Barong sebagai wujud budaya dalam Agama Hindu di Bali Utara tidak banyak ditemukan, bahkan budaya bebarongan yang sangat marak di Bali Selatan tidak ditemukan di Bali Utara. Kalaupun ada dibeberapa daerah seperti Pemaron, Tejakula termasuk langka dan perkecualian. Dengan demikian Tari Barong di Bali Utara tidak memiliki taksu sakral seperti di Bali Selatan. Hal ini dapat dipahami karena kesenian memiliki ikatan kental dengan masyarakat pendukungnya. Karena di Bali Utara banyak juga dikuasai oleh orang Bali Selatan dalam kepariwisataan maka event dianggap sukses di Bali Selatan dilaksanakan pula di Bali Utara, sehingga Barong di Bali Utara tidak memiliki basis sistem religi seperti di Bali Selatan. Karena Bali Utara adalah "ngekor Bali Selatan" maka Tari Barong yang sudah kehilangan akar budaya dan religi juga ditarikan di Bali Utara dalam memeriahkan sebuah ajatan Bulfest tahun 2014, 2015 dan 2016.
Tari Barong merupakan pertunjukan tradisional di Bali yang menggambarkan pertempuran antara Barong dan Rangda yang sangat terkenal dan sering dipertunjukkan sebagai atraksi budaya untuk wisatawan. Terutama Tari Barong imitasi, sebagai duplikasi dari Tari Barong sakral.
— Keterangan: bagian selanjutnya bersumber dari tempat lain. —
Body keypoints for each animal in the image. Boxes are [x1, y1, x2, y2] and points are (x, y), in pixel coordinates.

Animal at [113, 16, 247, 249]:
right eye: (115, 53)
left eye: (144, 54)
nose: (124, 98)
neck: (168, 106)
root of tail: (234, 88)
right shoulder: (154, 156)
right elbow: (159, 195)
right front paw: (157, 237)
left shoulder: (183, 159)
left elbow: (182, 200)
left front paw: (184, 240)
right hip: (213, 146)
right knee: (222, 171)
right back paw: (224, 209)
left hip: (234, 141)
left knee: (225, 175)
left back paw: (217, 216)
Barong adalah karakter dalam mitologi Bali, ia merupakan padanan dari Rangda. Banaspatiraja adalah esensi rohaniah yang mendampingi/menjaga manusia dalam hidupnyan (catur sanak). Banaspatiraja dipercaya dipercaya sebagai roh yang memberikan taksu/sakti/kekuatan magis pada Barong sebagai roh pelindung. Di Bali terutama di Bali Selatan banyak ditemukan Barong yang menjadi pelindung "sarwa butah, sarwa tatwam, sarwapranidah sakino bawantu swaha" di Bali. Setiap Barong yang mewakili daerah tertentu digambarkan sebagai makhluk motilogi yang berbeda, ada Barong Bangkung dan Bangkal, Barong Ket, Barong Landung, Barong Wayang (Barong Lepas), Barong Macan, Barong Paksi Jetayu, Barong Sapi, Barong Kijang, Rangda dan sebagainya.
Secara genealogis lebih hakiki, Barong sebagai manifestasi pelindung Desa Pakraman merupakan genealogi atau fungsionalisasi dari kebalian (catur sanak) Mrajapati, Anggapati, Banaspati dan Banaspatiraja. Mrajapati nyaga satru di pakraman (melinggih ring mrajapati di ulun setra), Anggapati berfungsi jaga satru pekarangan rumah menjadi Jro Tugu, Banaspati nyaga satru jadi Panglurah Agung di Sanggah dan Banaspatiraja menjadi nyaga satru kemana saja dan dimana saja, termasuk jadi Barong dengan berbagai bentuk dan representasinya. Barong Landung khusus terkait dengan kultus Dewa Raja (Jayapangus dan Kang Ceng Wie), Barong Macan Ciwa Bhuda (genealogi dari mitos Gagak-Aking).
Kalau dianalisis secara filosofis dan ideologis, Tari Barong Ket selalu diikuti oleh Kera Hitam dalam pementasannya, sebagai simbol kepercayaan Bali Kuno (sejak zaman megalitikun) telah mengikuti religi Awatara Wisnu (Rama-Shinta) dengan simbol monyet hitamnya, sebagai perwujudan sekta waisnawa (lihat Pageh, "Ideologi Bali Aga ..., tahun 2010).
Pertunjukan Barong antara Barongket dengan Rangda, dapat dipahami terjadi pertarungan sekta Bali Asli/Melayu Austronesia dengan sekta Ciwa (Rangdeng Dirah), digambarkan ada dalam posisi keseteraan, karena sapih dalam pertarungan itu. Di Bali dikenal ilmu putih (white magic) dan ilmu hitam (black magic) merupakan esensi budaya dan sistem religi tersebut rwabhineda di Bali semuanya fungsionalisasi dari Banaspatiraja yang dikoptasi menjadi dewa-dewa oleh Hindu setelah Agama Hindu abad ke-8 memasuki Bali, dari Gunung Raung oleh tokoh Rsi Markandeya yang diiringi oleh Wong Aga, sehingga kemudian menjadi Wong Bali Aga setelah berkembang dan berkolaborasi dengan Wong Bali Mula.